Analyse
Sicav d’obligations USD de retour dans nos portefeuilles ! il y a 3 ans - lundi 13 janvier 2014

Avec des taux à 10 ans revenus à 3 %, les obligations américaines sont redevenues incontournables.

Le dollar devrait s’apprécier face à l’euro et fera office de valeur refuge en cas de nouvelle crise. Ramenez votre position en euro de 20 à 15 %, de façon à investir 5 % de votre portefeuille en sicav d’obligations en dollar, au travers de :
Dexia Bonds USD Government
KBC Renta Dollarenta 
Pictet-USD Government Bonds
Elles investissent surtout en obligations d'Etat, et peu en obligations d’entreprises et elles mettent davantage l'accent sur les titres à moyen terme.
Pour des raisons fiscales, optez pour des fonds qui distribuent leur dividende.

 

2013 : basculement

Depuis le début de la crise, la Fed a tout mis en œuvre pour relancer la croissance en maintenant des taux d’intérêt faibles, notamment par le biais d’achats massifs d’obligations. Et elle est aujourd'hui en passe de réussir son pari puisque l’économie américaine se porte mieux (chômage à 7 %, croissance de 4,1 % au troisième trimestre). La Fed a dès lors amorcé la normalisation de sa politique monétaire le 18 décembre en annonçant sa décision de réduire ses achats d'actifs de 85 à 75 milliards de dollars par mois dès ce 1er janvier. La fin définitive des achats d’actifs a été reportée à fin 2014.Cette normalisation monétaire a fortement influencé le marché obligataire américain, au point même de le déstabiliser cet été, les investisseurs craignant une fin trop brutale des aides. Nettement inférieurs à 2 % début 2013, les taux d’intérêt pour les titres de la dette américaine à 10 ans ont ainsi sensiblement grimpé et s'établissent désormais à 3 %.
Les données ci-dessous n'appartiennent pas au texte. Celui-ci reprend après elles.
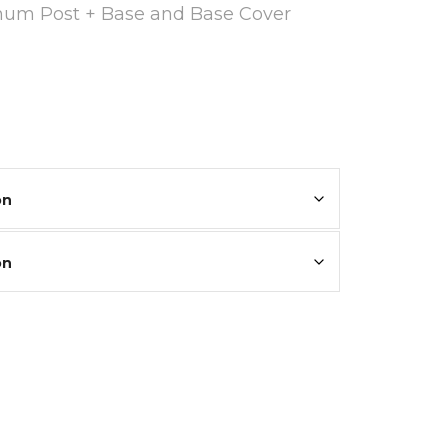
inum Post + Base and Base Cover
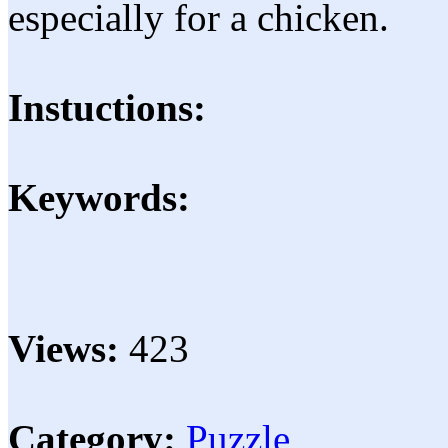
especially for a chicken.
Instuctions:
Keywords:
Views:
423
Category:
Puzzle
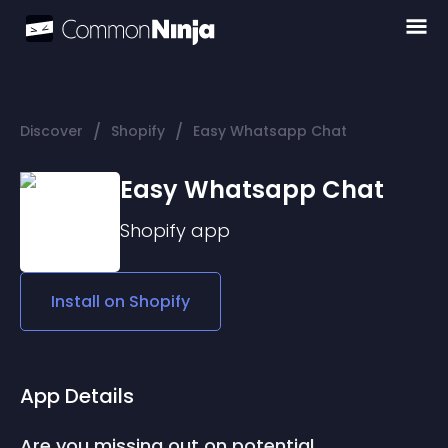
/
/
Discover
Shopify
Easy Whatsapp Chat
Easy Whatsapp Chat
Shopify
app
Install on
Shopify
App Details
Are you missing out on potential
Pas de krach obligataire en vue

La Fed s’est toutefois voulue rassurante après l’été, insistant sur le caractère progressif du retrait de ses aides. Un rythme qui devrait déboucher sur la fin des injections de liquidités en décembre 2014. S’il est impossible de prévoir avec précision toutes les conséquences de cette normalisation, il y a peu de chances qu’elle déstabilise les marchés obligataires comme l’été dernier. La hausse des taux a renforcé l’attractivité des obligations américaines et les investisseurs prendront le relais de la Fed pour y souscrire. Avec la diminution attendue du déficit public, les émissions étatiques seront en outre moins nombreuses. Les taux à 10 ans ne devraient donc augmenter que très modérément en 2014, le consensus tablant sur un niveau de 3,42 % dans 12 mois. Quant au krach obligataire un temps redouté (une hausse brutale des taux provoque une baisse brutale du prix des obligations, causant alors d’importantes pertes pour ceux qui en possèdent), il n’aura pas lieu.

2014, retour aux fondamentaux

Moins forte qu’en 2013, la hausse des taux cette année surviendra pour de meilleures raisons. Alimentée ces derniers mois par la fin programmée des interventions monétaires, l’évolution des taux dépendra des facteurs essentiels à long terme : l’inflation et la croissance. Mais avec une hausse annuelle des prix de 1,2 % seulement en novembre, ce n’est pas l’inflation qui poussera les taux américains à la hausse, mais bien le renforcement du dynamisme économique. Et c’est là le scénario le plus favorable pour l’investisseur. Car si la hausse des taux à venir pourrait pénaliser le cours des obligations, la bonne santé de l’économie sera favorable au dollar. D'un autre côté, les obligations américaines joueront aussi leur rôle de valeur refuge face à n’importe quel accident à travers le globe.